The problem: Below are records to retype exactly, except for the pictures.

Provided data:

------------------------------------------------

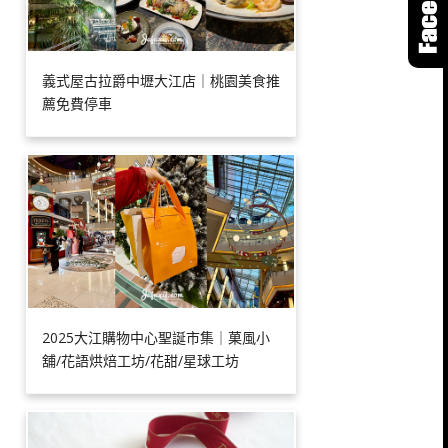
義式屋古拉爵中壢大江店｜桃園美食推
薦免費停車
2025大江購物中心聖誕市集｜菓風小
舖/花語烘焙工坊/花甜/星球工坊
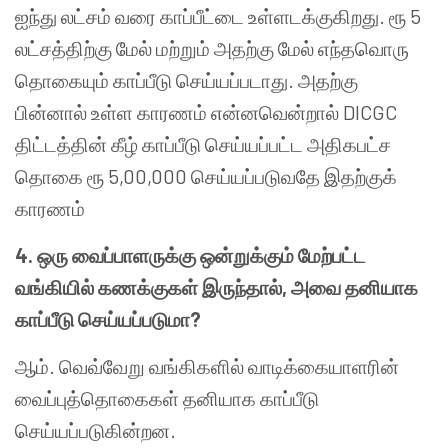
ஐந்து லட்சம் வரை காப்பீட்டை உள்ளடக்குகிறது. ரூ 5
லட்சத்திற்கு மேல் மற்றும் அதற்கு மேல் எந்தவொரு
தொகையும் காப்பீடு செய்யப்படாது. அதற்கு
பின்னால் உள்ள காரணம் என்னவென்றால் DICGC
திட்டத்தின் கீழ் காப்பீடு செய்யப்பட்ட அதிகபட்ச
தொகை ரூ 5,00,000 செய்யப்படுவதே இதற்குக்
காரணம்
4.
ஒரு வைப்பாளருக்கு ஒன்றுக்கும் மேற்பட்ட
வங்கியில் கணக்குகள் இருந்தால்
,
அவை தனியாக
காப்பீடு செய்யப்படுமா
?
ஆம். வெவ்வேறு வங்கிகளில் வாடிக்கையாளரின்
வைப்புத்தொகைகள் தனியாக காப்பீடு
செய்யப்படுகின்றன.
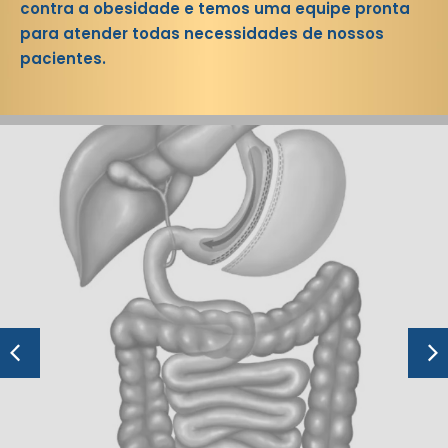
contra a obesidade e temos uma equipe pronta
para atender todas necessidades de nossos
pacientes.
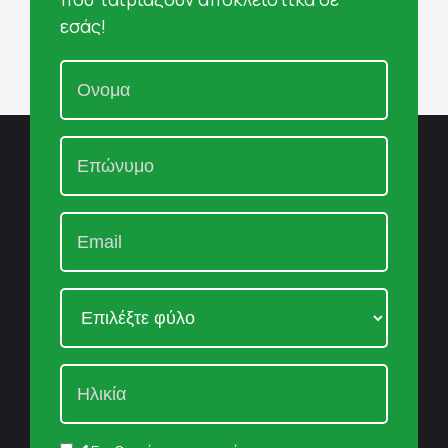
εσάς!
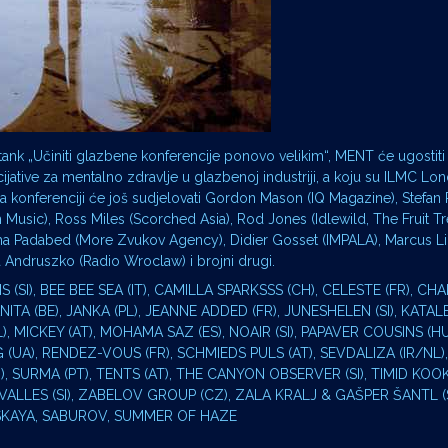
tank „Učiniti glazbene konferencije ponovo velikim“, MENT će ugostiti 
ative za mentalno zdravlje u glazbenoj industriji, a koju su ILMC Lon
Na konferenciji će još sudjelovati Gordon Mason (IQ Magazine), Stefa
Music), Ross Miles (Scorched Asia), Rod Jones (Idlewild, The Fruit T
tasha Padabed (More Zvukov Agency), Didier Gosset (IMPALA), Marcus L
 Andruszko (Radio Wroclaw) i brojni drugi.
S (SI), BEE BEE SEA (IT), CAMILLA SPARKSSS (CH), CELESTE (FR), CH
 ANITA (BE), JANKA (PL), JEANNE ADDED (FR), JUNESHELEN (SI), KATALE
), MICKEY (AT), MOHAMA SAZ (ES), NOAIR (SI), PAPAVER COUSINS (HU
UA), RENDEZ-VOUS (FR), SCHMIEDS PULS (AT), SEVDALIZA (IR/NL), S
, SURMA (PT), TENTS (AT), THE CANYON OBSERVER (SI), TIMID KOOKY
O VALLES (SI), ZABELOV GROUP (CZ), ZALA KRALJ & GAŠPER ŠANTL (S
MSKAYA, SABUROV, SUMMER OF HAZE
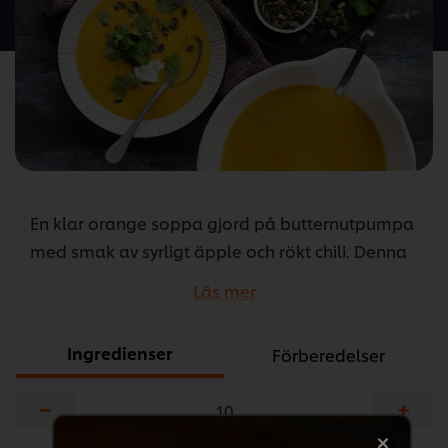
denna
recipe
En klar orange soppa gjord på butternutpumpa
med smak av syrligt äpple och rökt chili. Denna
ljuvliga soppa värmer bestämt i höst- och
Läs mer
vintermörkret.
...
Ingredienser
Förberedelser
−
+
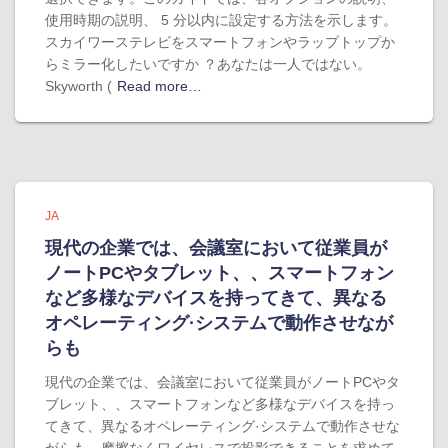
使用時期の説明、 5 分以内に設定する方法を示します。
スカイワーステレビをスマートフォンやラップトップか
らミラー化したいですか ？あなたは一人ではない。
Skyworth (
Read more…
JA
現代の企業では、会議室において従業員が
ノートPCやタブレット、、スマートフォン
など多様なデバイスを持ってきて、異なる
オペレーティング·システムで動作させなが
らも
現代の企業では、会議室において従業員がノートPCやタ
ブレット、、スマートフォンなど多様なデバイスを持っ
てきて、異なるオペレーティング·システムで動作させな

------------------------------------------------

Problem solution:
義式屋古拉爵中壢大江店｜桃園美食推
薦免費停車
2025大江購物中心聖誕市集｜菓風小
舖/花語烘焙工坊/花甜/星球工坊
ஐந்து லட்சம் வரை காப்பீட்டை உள்ளடக்குகிறது. ரூ 5
லட்சத்திற்கு மேல் மற்றும் அதற்கு மேல் எந்தவொரு
தொகையும் காப்பீடு செய்யப்படாது. அதற்கு
பின்னால் உள்ள காரணம் என்னவென்றால் DICGC
திட்டத்தின் கீழ் காப்பீடு செய்யப்பட்ட அதிகபட்ச
தொகை ரூ 5,00,000 செய்யப்படுவதே இதற்குக்
காரணம்
4.
ஒரு வைப்பாளருக்கு ஒன்றுக்கும் மேற்பட்ட
வங்கியில் கணக்குகள் இருந்தால்
,
அவை தனியாக
காப்பீடு செய்யப்படுமா
?
ஆம். வெவ்வேறு வங்கிகளில் வாடிக்கையாளரின்
வைப்புத்தொகைகள் தனியாக காப்பீடு
செய்யப்படுகின்றன.
contra a obesidade e temos uma equipe pronta
para atender todas necessidades de nossos
pacientes.
εσάς!
tank „Učiniti glazbene konferencije ponovo velikim“, MENT će ugostiti 
ative za mentalno zdravlje u glazbenoj industriji, a koju su ILMC Lon
Na konferenciji će još sudjelovati Gordon Mason (IQ Magazine), Stefa
Music), Ross Miles (Scorched Asia), Rod Jones (Idlewild, The Fruit T
tasha Padabed (More Zvukov Agency), Didier Gosset (IMPALA), Marcus L
 Andruszko (Radio Wroclaw) i brojni drugi.
S (SI), BEE BEE SEA (IT), CAMILLA SPARKSSS (CH), CELESTE (FR), CH
 ANITA (BE), JANKA (PL), JEANNE ADDED (FR), JUNESHELEN (SI), KATALE
), MICKEY (AT), MOHAMA SAZ (ES), NOAIR (SI), PAPAVER COUSINS (HU
UA), RENDEZ-VOUS (FR), SCHMIEDS PULS (AT), SEVDALIZA (IR/NL), S
, SURMA (PT), TENTS (AT), THE CANYON OBSERVER (SI), TIMID KOOKY
O VALLES (SI), ZABELOV GROUP (CZ), ZALA KRALJ & GAŠPER ŠANTL (S
MSKAYA, SABUROV, SUMMER OF HAZE
denna
recipe
En klar orange soppa gjord på butternutpumpa
med smak av syrligt äpple och rökt chili. Denna
ljuvliga soppa värmer bestämt i höst- och
Läs mer
vintermörkret.
...
Ingredienser
Förberedelser
−
+
使用時期の説明、 5 分以内に設定する方法を示します。
スカイワーステレビをスマートフォンやラップトップか
らミラー化したいですか ？あなたは一人ではない。
Skyworth (
Read more…
JA
現代の企業では、会議室において従業員が
ノートPCやタブレット、、スマートフォン
など多様なデバイスを持ってきて、異なる
オペレーティング·システムで動作させなが
らも
現代の企業では、会議室において従業員がノートPCやタ
ブレット、、スマートフォンなど多様なデバイスを持っ
てきて、異なるオペレーティング·システムで動作させな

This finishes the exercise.